In their press release, SJP say they aim at a retention rate of 1% of assets after meeting costs. Wow! That, just so you are sure, is after expenses, not gross. By far the largest cost borne by SJP’s ‘policy margin’ is the remuneration of their direct sales staff, whom they call ‘Partners’. Other costs reflect the fact that they essentially out-source all the manufacturing process so the business model is not directly comparable with other investment houses or even most real insurance companies. They refer to themselves as a ‘dedicated distributor with manufacturing margins’ which accurately expresses the importance of controlling the products (rather than manufacturing them) so as to capture the retail/manufacturing mark-up, and reflects the importance of the SJP ‘adviser’ network in pushing these products to clients. They do both these things brilliantly.
But customers need to ask themselves whether they are well-served by a sales machine that purports to be advice-driven even if it is not independent.

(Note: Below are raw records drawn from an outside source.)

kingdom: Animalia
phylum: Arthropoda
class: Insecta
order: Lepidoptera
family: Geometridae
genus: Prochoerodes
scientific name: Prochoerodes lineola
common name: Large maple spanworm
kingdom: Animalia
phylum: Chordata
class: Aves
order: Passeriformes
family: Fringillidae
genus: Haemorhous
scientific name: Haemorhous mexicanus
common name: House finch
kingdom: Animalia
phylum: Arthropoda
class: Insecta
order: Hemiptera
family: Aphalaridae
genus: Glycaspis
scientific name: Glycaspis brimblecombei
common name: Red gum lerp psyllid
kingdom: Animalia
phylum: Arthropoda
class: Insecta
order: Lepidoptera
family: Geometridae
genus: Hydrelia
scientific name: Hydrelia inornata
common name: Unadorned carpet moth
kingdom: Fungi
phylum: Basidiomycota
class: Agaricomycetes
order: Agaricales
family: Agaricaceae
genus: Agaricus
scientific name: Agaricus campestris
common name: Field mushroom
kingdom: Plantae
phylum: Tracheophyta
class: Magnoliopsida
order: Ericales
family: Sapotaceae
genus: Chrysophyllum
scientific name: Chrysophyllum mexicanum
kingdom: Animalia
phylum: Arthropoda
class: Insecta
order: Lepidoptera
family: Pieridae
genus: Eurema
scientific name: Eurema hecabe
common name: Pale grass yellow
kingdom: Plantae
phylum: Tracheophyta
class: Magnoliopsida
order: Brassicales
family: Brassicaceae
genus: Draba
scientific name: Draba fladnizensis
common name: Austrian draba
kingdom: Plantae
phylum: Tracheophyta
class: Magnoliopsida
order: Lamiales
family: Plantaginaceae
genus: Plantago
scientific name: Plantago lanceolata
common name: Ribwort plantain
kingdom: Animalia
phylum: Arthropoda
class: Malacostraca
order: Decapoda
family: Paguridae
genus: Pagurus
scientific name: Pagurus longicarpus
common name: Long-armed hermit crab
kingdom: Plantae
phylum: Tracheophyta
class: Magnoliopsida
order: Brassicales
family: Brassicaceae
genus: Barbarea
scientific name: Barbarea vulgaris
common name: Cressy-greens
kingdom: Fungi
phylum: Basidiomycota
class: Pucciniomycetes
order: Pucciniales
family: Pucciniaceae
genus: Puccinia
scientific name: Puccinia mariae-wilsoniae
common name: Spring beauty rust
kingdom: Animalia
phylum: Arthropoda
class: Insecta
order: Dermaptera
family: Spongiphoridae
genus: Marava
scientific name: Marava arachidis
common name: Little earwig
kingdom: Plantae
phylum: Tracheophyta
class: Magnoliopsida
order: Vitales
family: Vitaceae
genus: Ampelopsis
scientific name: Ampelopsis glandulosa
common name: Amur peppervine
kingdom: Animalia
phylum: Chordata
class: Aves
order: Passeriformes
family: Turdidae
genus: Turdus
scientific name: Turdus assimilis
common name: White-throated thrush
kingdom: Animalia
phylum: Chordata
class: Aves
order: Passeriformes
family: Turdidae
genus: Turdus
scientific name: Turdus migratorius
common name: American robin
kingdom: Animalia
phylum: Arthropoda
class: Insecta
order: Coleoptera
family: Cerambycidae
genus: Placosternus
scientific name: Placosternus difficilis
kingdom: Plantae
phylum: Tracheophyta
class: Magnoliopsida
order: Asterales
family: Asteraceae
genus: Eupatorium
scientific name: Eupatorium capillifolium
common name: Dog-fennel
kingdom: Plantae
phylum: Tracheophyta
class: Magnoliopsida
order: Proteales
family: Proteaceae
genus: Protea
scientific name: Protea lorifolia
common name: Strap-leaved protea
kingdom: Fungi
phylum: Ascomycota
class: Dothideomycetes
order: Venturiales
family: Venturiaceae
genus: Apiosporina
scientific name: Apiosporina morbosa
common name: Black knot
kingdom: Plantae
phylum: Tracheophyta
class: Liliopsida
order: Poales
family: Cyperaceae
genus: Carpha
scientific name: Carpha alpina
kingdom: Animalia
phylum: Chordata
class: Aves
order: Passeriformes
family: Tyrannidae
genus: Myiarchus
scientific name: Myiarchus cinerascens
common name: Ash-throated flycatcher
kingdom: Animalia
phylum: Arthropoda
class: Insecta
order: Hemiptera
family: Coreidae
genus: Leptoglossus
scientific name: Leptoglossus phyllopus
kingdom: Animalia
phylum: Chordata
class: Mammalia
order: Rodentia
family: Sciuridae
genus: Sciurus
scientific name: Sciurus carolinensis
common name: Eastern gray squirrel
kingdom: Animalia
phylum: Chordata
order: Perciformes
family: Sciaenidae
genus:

Excluding wrapper charges, which SJP is also pretty good at, the underlying third-party investments carry Total Expense Ratios ranging from 1.44% to 2.32%. At the bottom end, by the way, is their UK tracker! Though SJP claim they introduced it because some clients wanted it, it accounts for barely 2% of asset holdings. You could say clients are acting rationally by ignoring it if you can buy one elsewhere for a quarter of that but more likely is that SJP advisers do not push it and are encouraged not to.
Years ago it was assumed that the high cost of investment products was the lesser of two evils, compared with people’s reluctance to save until their arms were twisted by effective salesmen. Now that there is competition from lower-cost channels, this does not wash any more. But it will continue until customers are more discerning about costs and about the agenda conflicts that typically go with high costs.
SJP are confident that they can tap into the new class of redundant City worker to fuel growth in ‘Partner’ numbers, believing that these are well-connected people. I hope their contacts make a different connection altogether.